>>>>
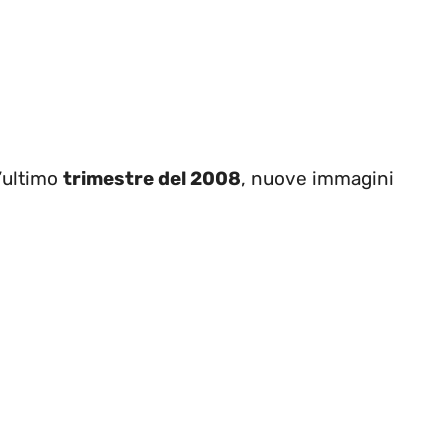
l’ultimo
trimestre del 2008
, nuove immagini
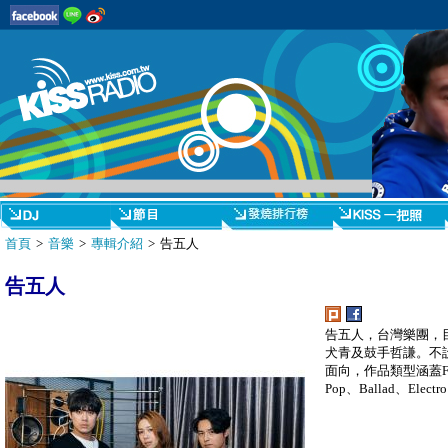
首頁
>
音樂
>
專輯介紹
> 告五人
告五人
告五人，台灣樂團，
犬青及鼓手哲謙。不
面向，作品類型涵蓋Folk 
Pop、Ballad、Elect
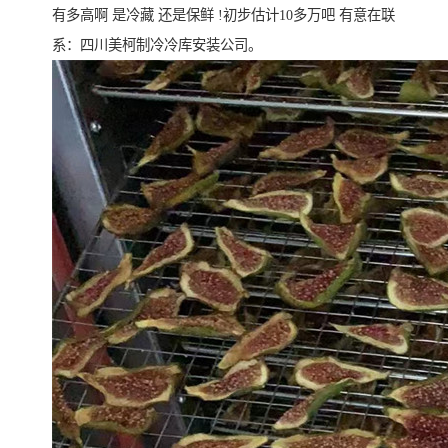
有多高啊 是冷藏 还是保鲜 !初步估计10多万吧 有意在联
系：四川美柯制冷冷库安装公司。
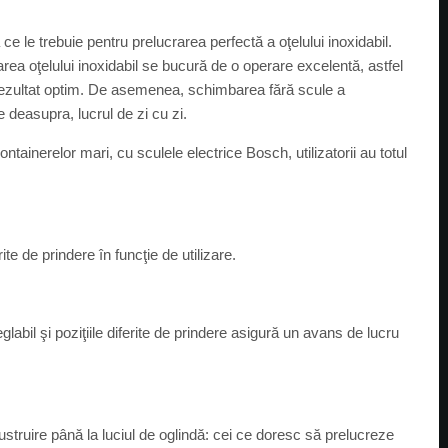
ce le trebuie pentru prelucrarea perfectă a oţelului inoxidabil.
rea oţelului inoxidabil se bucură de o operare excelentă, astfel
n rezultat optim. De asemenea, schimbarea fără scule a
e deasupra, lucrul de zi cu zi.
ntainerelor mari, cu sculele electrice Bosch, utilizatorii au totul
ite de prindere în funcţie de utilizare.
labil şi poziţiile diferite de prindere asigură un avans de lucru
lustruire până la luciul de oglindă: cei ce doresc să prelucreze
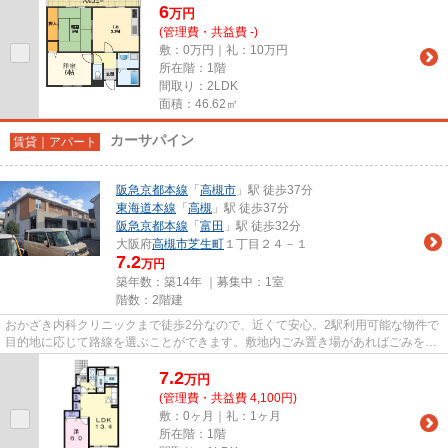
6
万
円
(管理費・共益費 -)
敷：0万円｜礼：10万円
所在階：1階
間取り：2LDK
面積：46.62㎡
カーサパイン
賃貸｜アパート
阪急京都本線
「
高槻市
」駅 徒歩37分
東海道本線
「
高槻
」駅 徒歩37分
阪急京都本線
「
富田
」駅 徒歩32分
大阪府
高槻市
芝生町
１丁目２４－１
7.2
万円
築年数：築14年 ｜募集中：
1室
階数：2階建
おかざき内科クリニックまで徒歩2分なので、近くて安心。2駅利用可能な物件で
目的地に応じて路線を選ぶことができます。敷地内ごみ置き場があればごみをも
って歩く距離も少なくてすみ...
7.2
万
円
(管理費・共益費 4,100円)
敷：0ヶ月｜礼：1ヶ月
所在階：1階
<<<<
**WORK REQUIRED:** Considering only lines of the records that hold the string "inoxidabil", state how many there are and nothing else.

**SOLUTION TO THE EXERCISE:** 2